Step 1 -> define entity A and entity B

@Entity
data class Playlist(
    @PrimaryKey val playlistId: Long,
    val playlistName: String
)

@Entity
data class Song(
    @PrimaryKey val songId: Long,
    val songName: String,
    val artist: String
)

Step2 -> define the associative entity(CrossRef entity), and add your additional attribute to it

@Entity(primaryKeys = ["playlistId", "songId"])
data class PlaylistSongCrossRef(
    val playlistId: Long,
    val songId: Long,
    val rating: Int // <-- the additional property
)

till now it was all repeating your code :D

Step3 -> define the desired data model (Pojo) suitable to your query needs

Lets consider you want to use SongWithPlaylists model class. In SongWithPlaylists you should omit @Relation annotation from playlists and instead annotate it with @Embedded.
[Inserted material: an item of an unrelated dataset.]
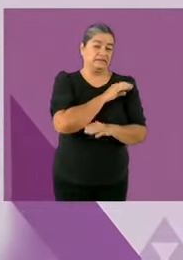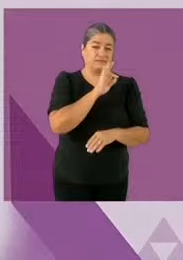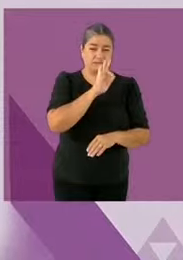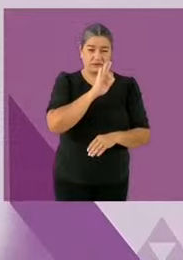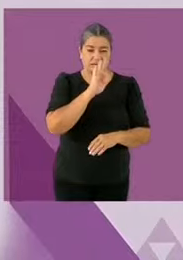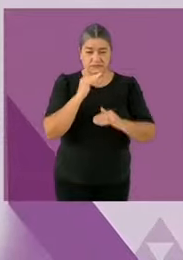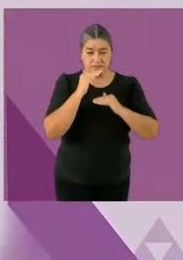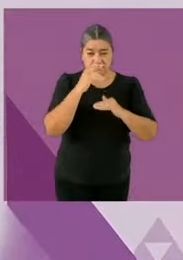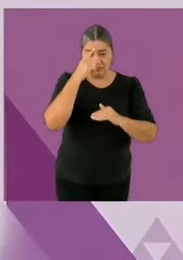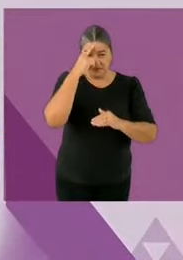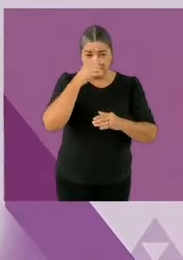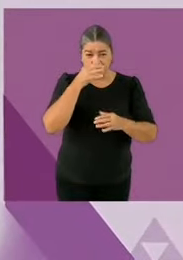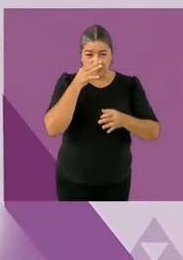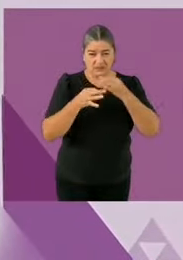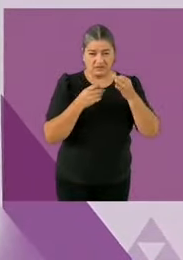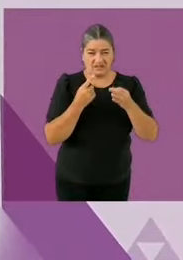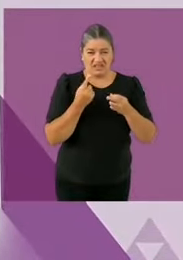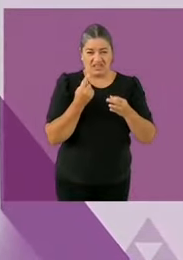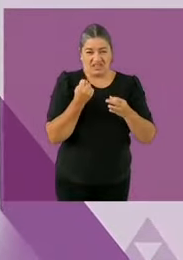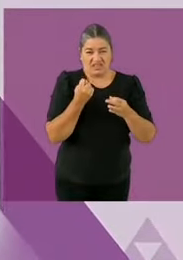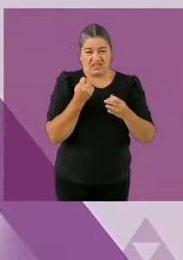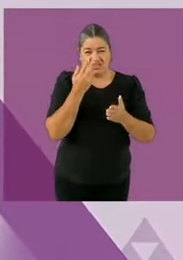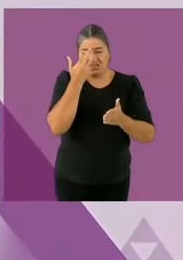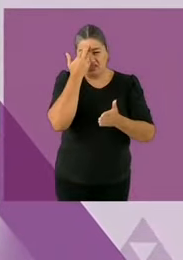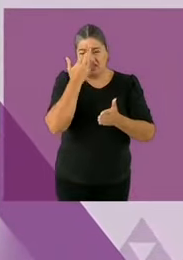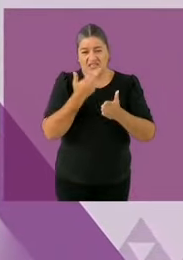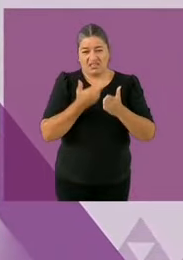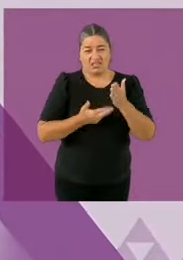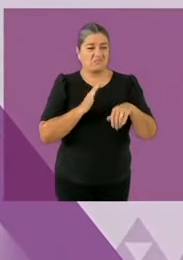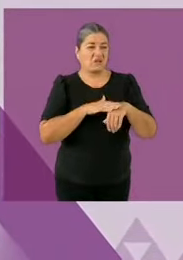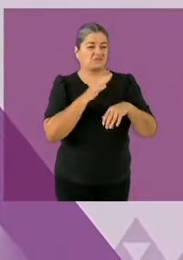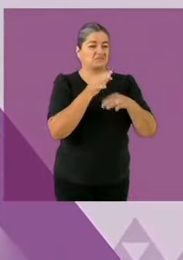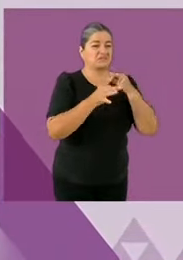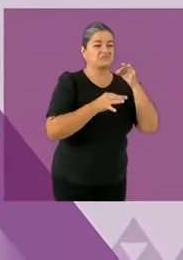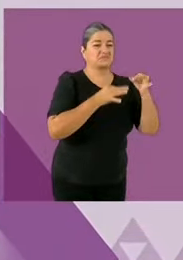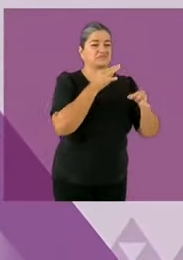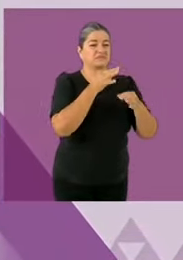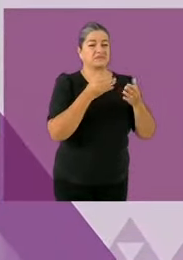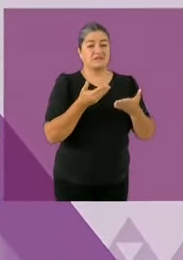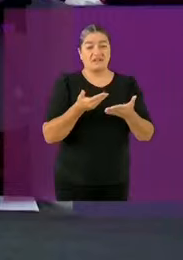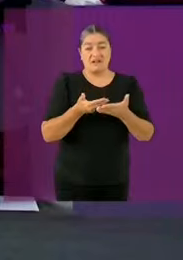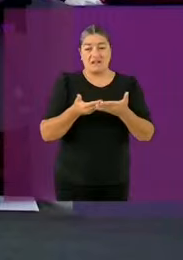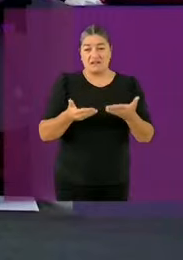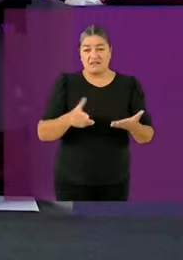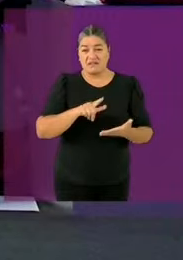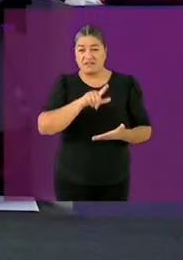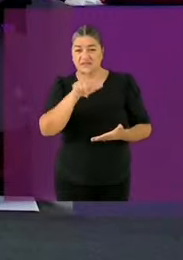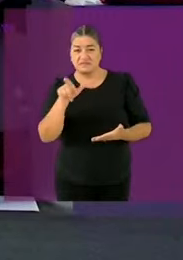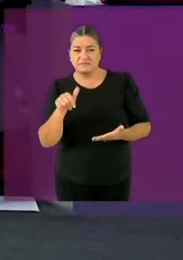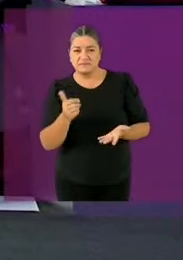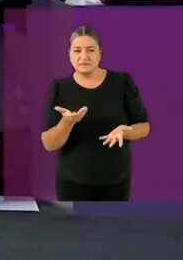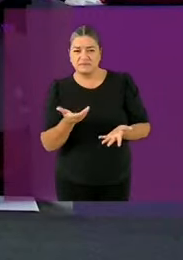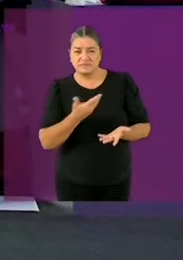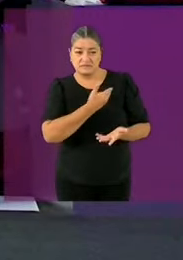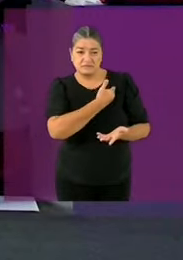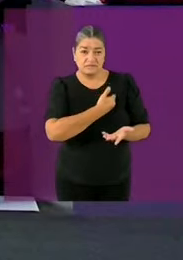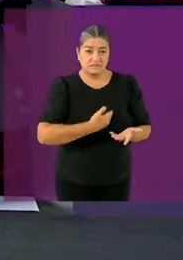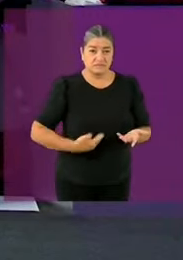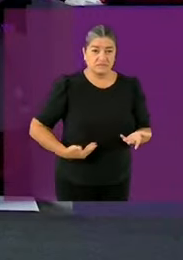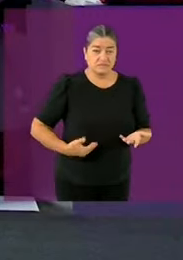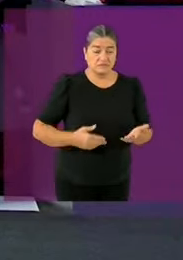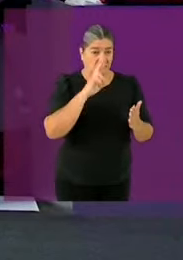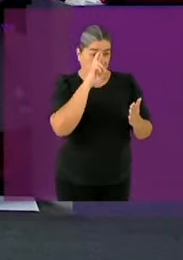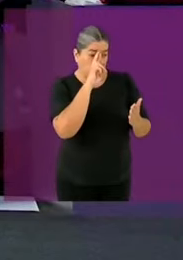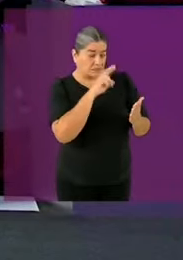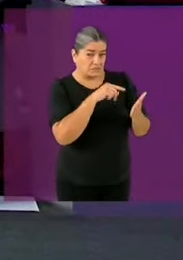enfrentar con autoridad moral, con independencia, con autonomía de los poderes fácticos y de los grupos de interés. Y para eso hay que tener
Note-> change playlists type from List<PlaylistWithRating> to Playlist. No need to use PlaylistWithRating, just Playlist not even a list of it. Room no longer manages join for us. we will make it :D And also add your CrossRef's additional attributes to SongWithPlaylists cause we want that additional attribute to be mapped to this object after join query finished. SongWithPlayList will be like bellow

data class SongWithPlaylists(
    @Embedded val song: Song,
    @Embedded val playlist: Playlist,
    val rating: Int
)

Step4 -> Add plain Join query to your DAO

now that you get rid of @Relation annotation and PlaylistWithRatings, you should inner join your entity A on Entity B and again join on CrossRef entity.
DAO is like bellow

@Dao
interface SongWithPlaylistsDao {
    @Query("""
        select Song.songId,Song.songName,Song.artist,Playlist.playlistId,Playlist.playlistName,PlaylistSongCrossRef.rating
        from Song inner join PlaylistSongCrossRef on Song.songId = PlaylistSongCrossRef.songId 
        inner join Playlist on Playlist.playlistId = PlaylistSongCrossRef.playlistId
        """)
    fun list(): LiveData<List<SongWithPlaylists>>
}

This was the dirty way but worked for me. Sorry for my poor English. I Hope helped you and anybody may would run into the same problem.